Cut to game day in the final match of the series, the one for all the marbles that decides whether or not Meisei reaches Koushien for the first time in decades. The underhanded ace from all those years ago, now a prominent alum/fan of the team, is surprised to see Eijurou in the stands. He asks Shigenori just why the devil he isn’t the one managing the bench today, disparaging Eijurou’s attitude in the process. After a few short words, Shigenori does something it’s safe to say I’ll never forget:
I’ve never seen anyone pack more “I’m disappointed in everything you are, and what you’re saying right now isn’t especially helping your cause” into one quick look. It’s all I can hope that I never give any kindly old men cause to look at me like that. It’s a fantastic, once-in-a-decade level of meaningful. For all the glory that it precedes*, this is one of the two best scenes from the entire Touch manga. It seems unlikely I’ll ever lose adoration for any part of those last 60 chapters, least of all this one.
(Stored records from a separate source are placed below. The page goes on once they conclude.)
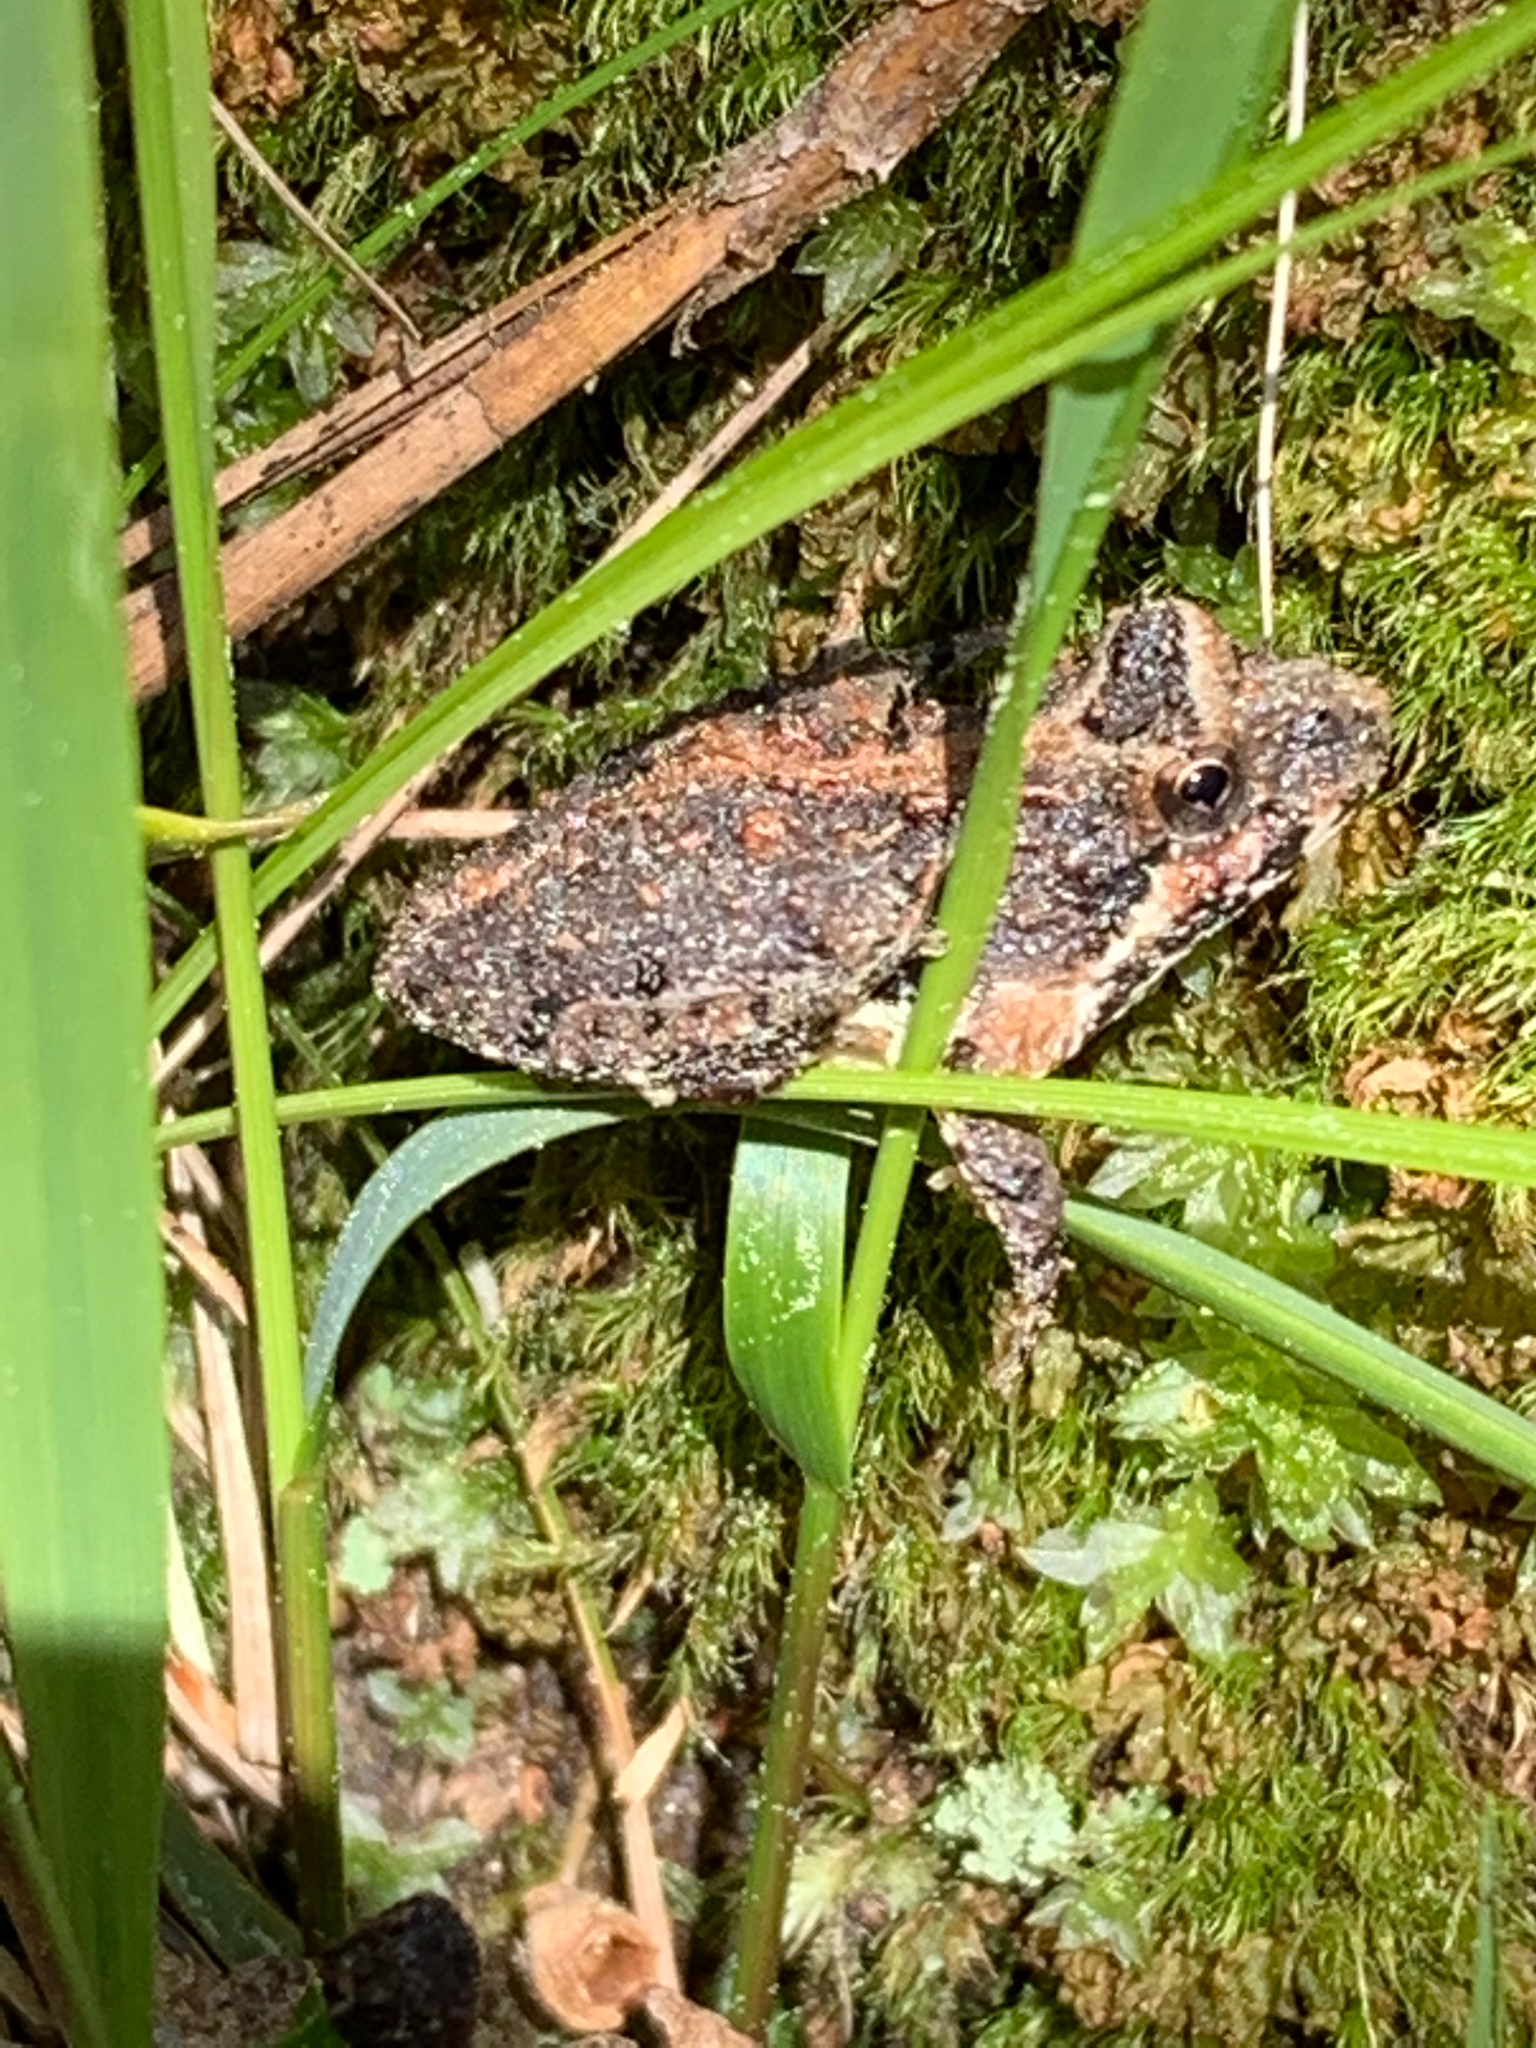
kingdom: Animalia
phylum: Chordata
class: Amphibia
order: Anura
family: Hylidae
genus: Acris
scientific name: Acris crepitans
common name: Northern cricket frog
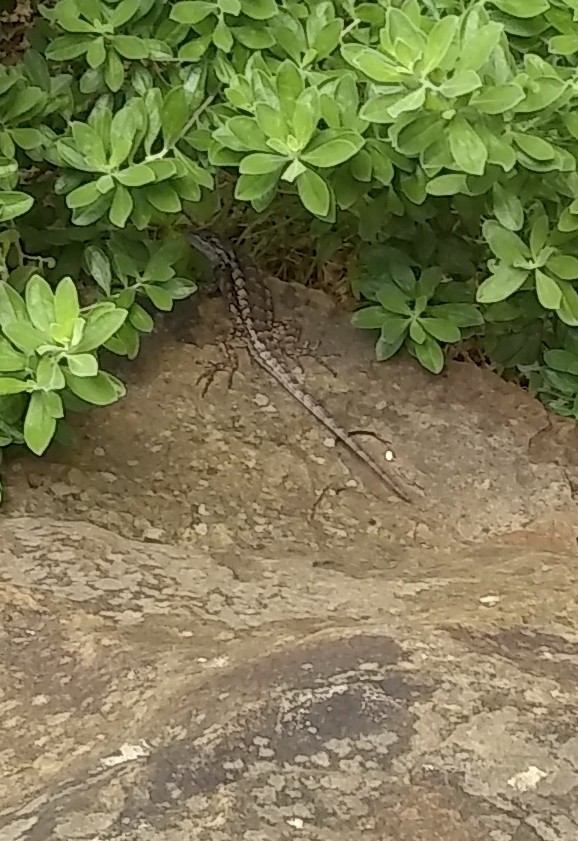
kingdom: Animalia
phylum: Chordata
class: Squamata
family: Phrynosomatidae
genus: Sceloporus
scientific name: Sceloporus olivaceus
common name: Texas spiny lizard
*I’m talking about a climactic game featuring hits on intentional walks, multiple game-saving hits with two outs, stolen home bases, and a bullheaded, unnecessary duel between a pitcher and hitter that seems to last an eternity. All while the team is being coached by a man concealing the fact that he is too blind to see anything happening on the field. Before all that happened, I still wasn’t sure whether I liked Touch or Cross Game better. Right now, if I stacked up a list of my 10 favorite moments in a baseball series, Touch would have at least 3 (lowball; that’s probably closer to 5) and Cross Game would have the time Yuhei told coach Daimon his hand was broken.